About two days ago, system became SLOW. Disk usage is constantly 100%,
and sometimes I'm getting swap_pager: indefinite wait buffer error. I
had to reset computer twice in two days.
mptutil does not show any errors, and smartctl shows
SMART Attributes Data Structure revision number: 10
ID# ATTRIBUTE_NAME FLAG VALUE WORST THRESH TYPE UPDATED
WHEN_FAILED RAW_VALUE
1 Raw_Read_Error_Rate 0x000f 067 063 044 Pre-fail
Always - 6218970
3 Spin_Up_Time 0x0003 093 092 000 Pre-fail
Always - 0
4 Start_Stop_Count 0x0032 100 100 020 Old_age
Always - 14
5 Reallocated_Sector_Ct 0x0033 100 100 036 Pre-fail
Always - 21
7 Seek_Error_Rate 0x000f 091 060 030 Pre-fail
Always - 1433294073
9 Power_On_Hours 0x0032 090 090 000 Old_age
Always - 8825
10 Spin_Retry_Count 0x0013 100 100 097 Pre-fail
Always - 0
12 Power_Cycle_Count 0x0032 100 100 020 Old_age
Always - 16
184 End-to-End_Error 0x0032 100 100 099 Old_age
Always - 0
187 Reported_Uncorrect 0x0032 100 100 000 Old_age
Always - 0
188 Command_Timeout 0x0032 100 099 000 Old_age
Always - 12885098499
189 High_Fly_Writes 0x003a 100 100 000 Old_age
Always - 0
190 Airflow_Temperature_Cel 0x0022 068 047 045 Old_age
Always - 32 (Min/Max 31/32)
191 G-Sense_Error_Rate 0x0032 100 100 000 Old_age
Always - 859
192 Power-Off_Retract_Count 0x0032 100 100 000 Old_age
Always - 15
193 Load_Cycle_Count 0x0032 100 100 000 Old_age
Always - 26
194 Temperature_Celsius 0x0022 032 053 000 Old_age
Always - 32 (0 21 0 0 0)
195 Hardware_ECC_Recovered 0x001a 103 099 000 Old_age
Always - 6218970
197 Current_Pending_Sector 0x0012 100 100 000 Old_age
Always - 0
198 Offline_Uncorrectable 0x0010 100 100 000 Old_age
Offline - 0
199 UDMA_CRC_Error_Count 0x003e 200 200 000 Old_age
Always - 0
SMART Error Log Version: 1
No Errors Logged
I have removed most of snapshots, it does not help.
I have stopped all active processes, disk load did not decrease, same 100%.
What can I check and/or replace to get the problem fixed? Any ideas?
Alex
_______________________________________________
http://lists.freebsd.org/mailman/listinfo/freebsd-stable
To unsubscribe, send any mail to

--
Best regards,
Derek mailto:***@cs.ucla.edu

If you choke a Smurf, what color does it turn?

Patrick Proniewski

2012-12-22 09:55:54 UTC

Permalink

Post by Derek Kulinski
Your drive is 2TB, and according to this the bigger the drive the more
http://forums.storagereview.com/index.php/topic/27994-smart-hardware-ecc-recovered-values/

Thanks Derek for this interesting pointer. It's the first time I read about problem like this... It's frightful. I had no idea big drives could have such problems.
Any other source that would confirm the issue?

patpro

Mark Felder

2012-12-22 09:26:30 UTC

Permalink

Try running diskinfo -t /dev/...

If it says your device is really slow it's probably dying. I'd suspect it's having trouble seeking.

Alex Povolotsky

2013-01-17 13:29:18 UTC

Permalink

Post by Mark Felder
Try running diskinfo -t /dev/...
If it says your device is really slow it's probably dying. I'd suspect it's having trouble seeking.

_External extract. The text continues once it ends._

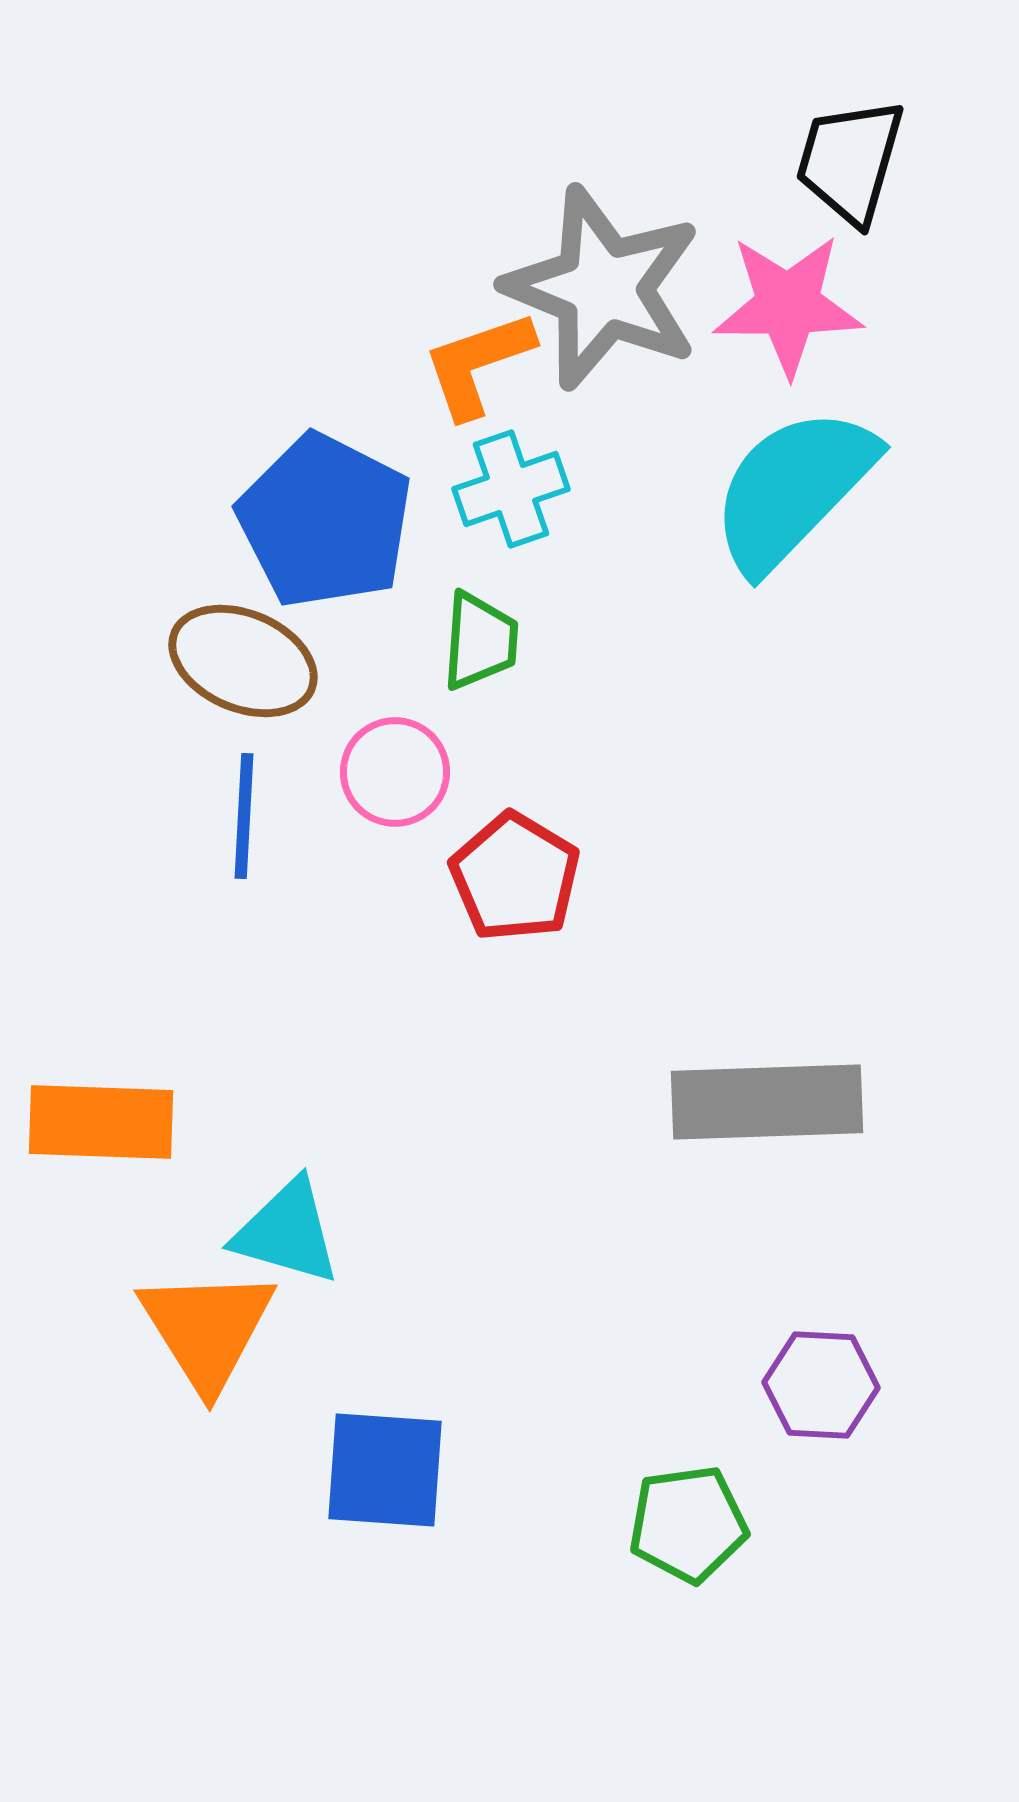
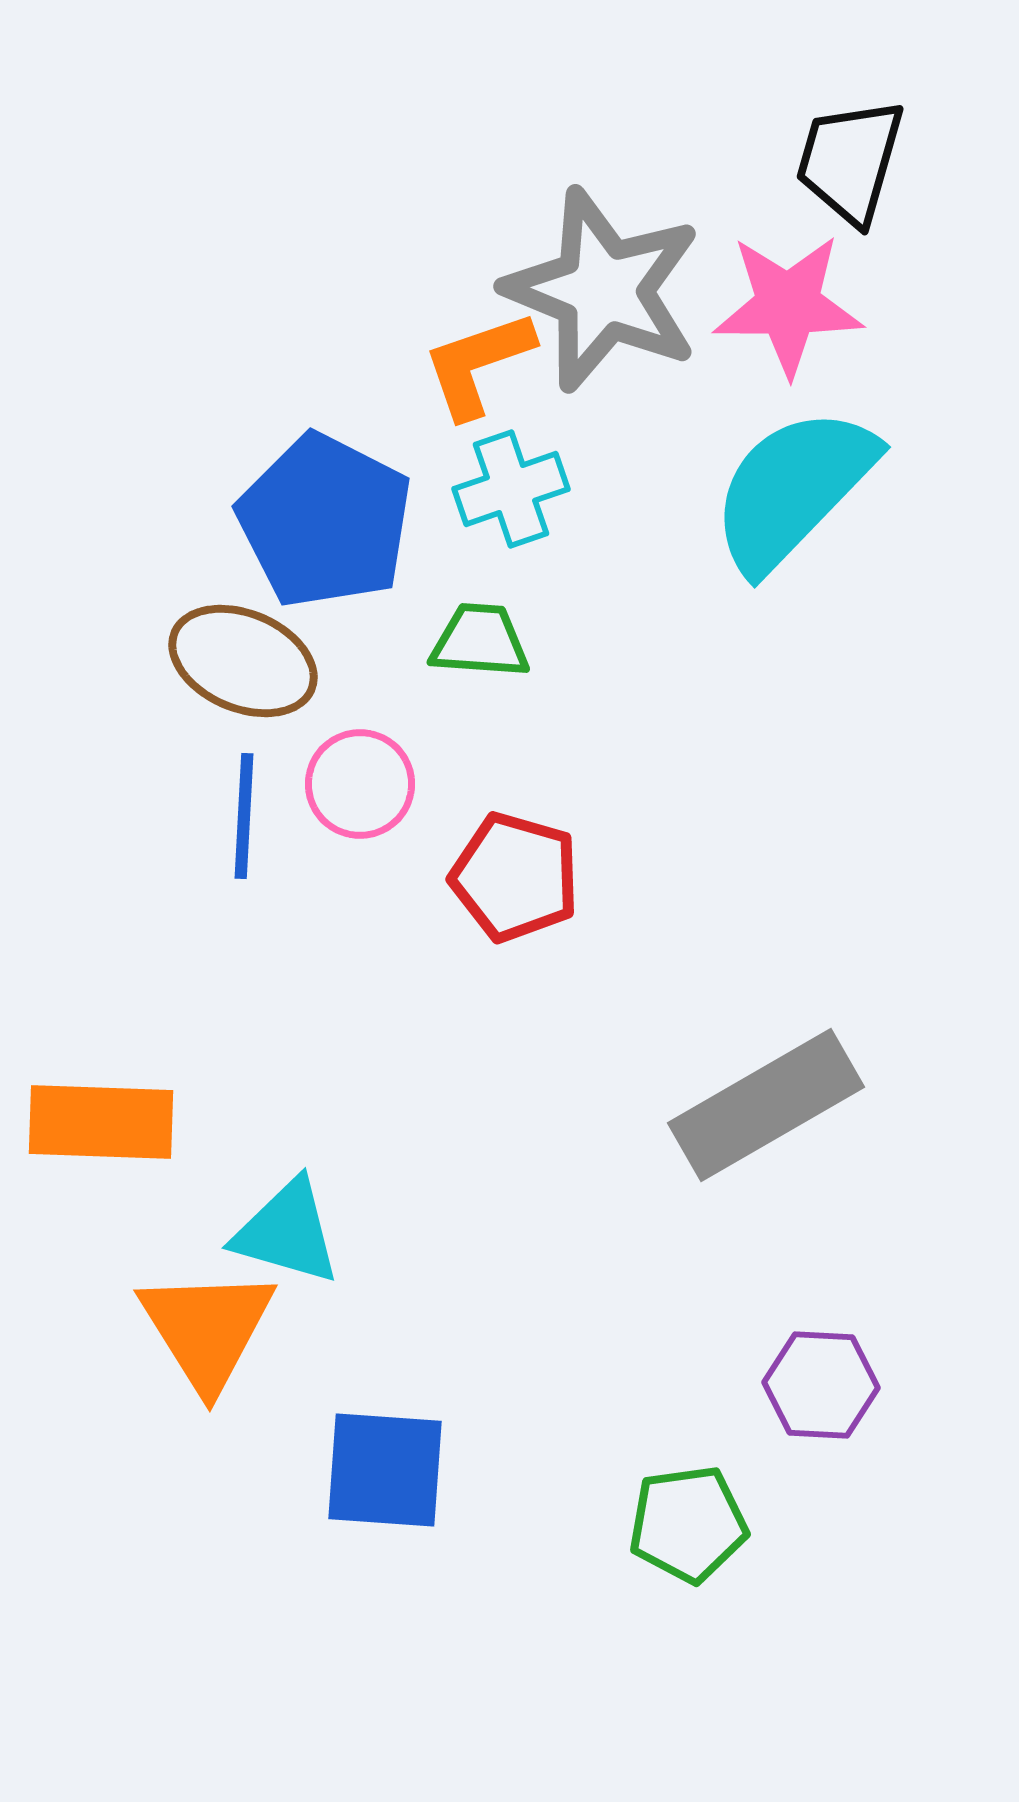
gray star: moved 2 px down
green trapezoid: rotated 90 degrees counterclockwise
pink circle: moved 35 px left, 12 px down
red pentagon: rotated 15 degrees counterclockwise
gray rectangle: moved 1 px left, 3 px down; rotated 28 degrees counterclockwise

It was a break-in. Some dumb php script running with user privileges
managed FreeBSD to hang on disk io up to stopping responding to anything
besides reset.

Alex

Mark Felder

2013-01-17 13:57:12 UTC

Permalink

On Thu, 17 Jan 2013 07:22:26 -0600, Alex Povolotsky

Post by Alex Povolotsky

Post by Mark Felder
Try running diskinfo -t /dev/...
If it says your device is really slow it's probably dying. I'd suspect
it's having trouble seeking.

It was a break-in. Some dumb php script running with user privileges
managed FreeBSD to hang on disk io up to stopping responding to anything
besides reset.
Alex

Yikes! Make sure to run freebsd-update IDS to check the base OS's
checksums and if you're using pkgng you can use "pkg check-s" to look for
any tampered with files owned by packages.